Wednesday, 15 February 2012

Guest Review: Wither

Once again Sarah's here to share her latest read...

- Lauren DeStefano

Publisher: Simon & Schusters Children's Publishing

By age sixteen, Rhine Ellery has four years left to live. She can thank modern science for this genetic time bomb. A botched effort to create a perfect race has left all males with a lifespan of 25 years, and females with a lifespan of 20 years. Geneticists are seeking a miracle antidote to restore the human race, desperate orphans crowd the population, crime and poverty have skyrocketed, and young girls are being kidnapped and sold as polygamous brides to bear more children. When Rhine is kidnapped and sold as a bride, she vows to do all she can to escape. Her husband, Linden, is hopelessly in love with her, and Rhine can't bring herself to hate him as much as she'd like to. He opens her to a magical world of wealth and illusion she never thought existed, and it almost makes it possible to ignore the clock ticking away her short life. But Rhine quickly learns that not everything in her new husband's strange world is what it seems. Her father-in-law, an eccentric doctor bent on finding the antidote, is hoarding corpses in the basement. Her fellow sister wives are to be trusted one day and feared the next, and Rhine is desperate to communicate to her twin brother that she is safe and alive. Will Rhine be able to escape--before her time runs out?

Wither is a dystopian YA book, set in a post-apocalyptic world where only North America has survived (guess the nationality of the author!).  The human race is left battling against a terrible, genetically created virus that kills every man at the age of 25, and every woman at the age of 20.  In order to keep humanity alive teenage girls are often captured from their homes, and married off to become, essentially, baby-making machines. 

One of these abducted teens is Rhine, a 16-year-old feisty blonde, who is torn away from her male twin and married, with two other abductees, to Linden – a sweet, deluded, rich 21-year-old, who is grieving the death of his first wife, and true love.  Battling to hold on to the memory of who she is and where she came from, Rhine refuses to accept her virtual imprisonment, especially as Linden’s father Vaughan (one of the only older people left alive)is a shadowy, secretive scientist seeking a cure for the virus by any means necessary.

Rhine forms a strong, wonderfully believable bond with her ‘sister wives’ despite her refusal to accept their situation, and her interactions with Vaughan inject a strong sense of peril into the novel.  The world that has survived is familiar enough to sit easy within the story, yet wonderous enough for us to share in Rhine’s awe at the life the remaining rich people live.

It’s not all perfect though – a lot of questions are left unanswered, and not always in a good way!  Why Rhine never chooses to enlighten Linden as to his father’s true nature is beyond me, as is the murder of unwanted brides.  The love triangle that develops is totally believable for once branch, but perplexing for the other.  I also have to admit, I really don’t like, or get, the cover-art. All in all though an excellent start to The Chemical Garden trilogy, and one I shall be continuing with. 

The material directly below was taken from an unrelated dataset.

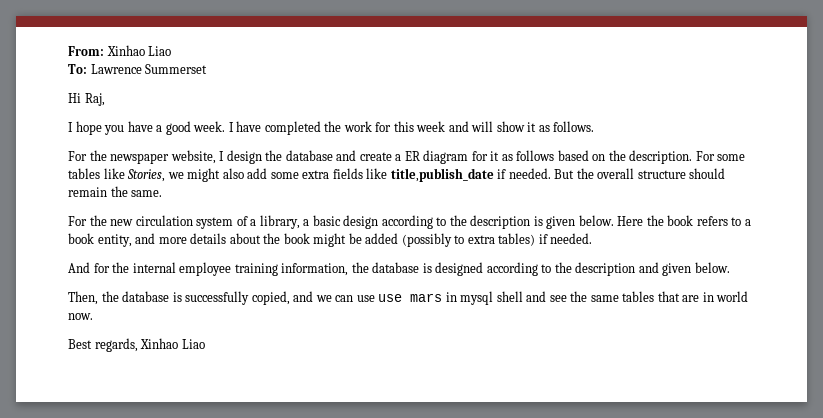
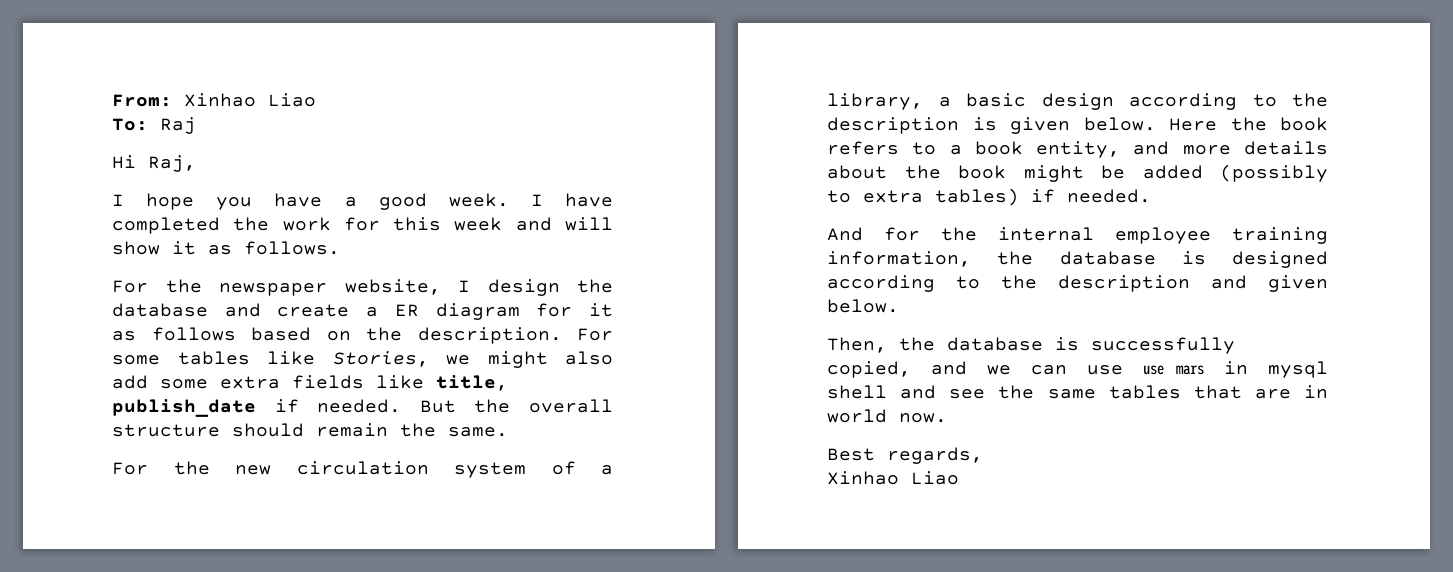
[90,64,208,74] Lawrence Summerset -> [160,117,196,134] Raj
[390,168,494,182] title,publish_date -> [436,375,508,391] [112,399,256,417] title, publish_date
(138, 345) none -> (983, 455) //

One for fans of Divergent and The Forest of Hands and Teeth, 8 out of 10.


  1. She so should have told him! And the romance, oh well, everything can't be perfect. At least it was a good world, even if I wanted more info

  2. I enjoyed this one, but wanted it darker. I know! I'm strange. I am so curious about Vaughan. I hope he continues to be a right bastard. Love a good villan. LOL

  3. I read this one awhile back and enjoyed it as well. It wasn't perfect but it definitely left me wanting more. I'm VERY eager to get my hands on a copy of the 2nd book at some point :) Great review!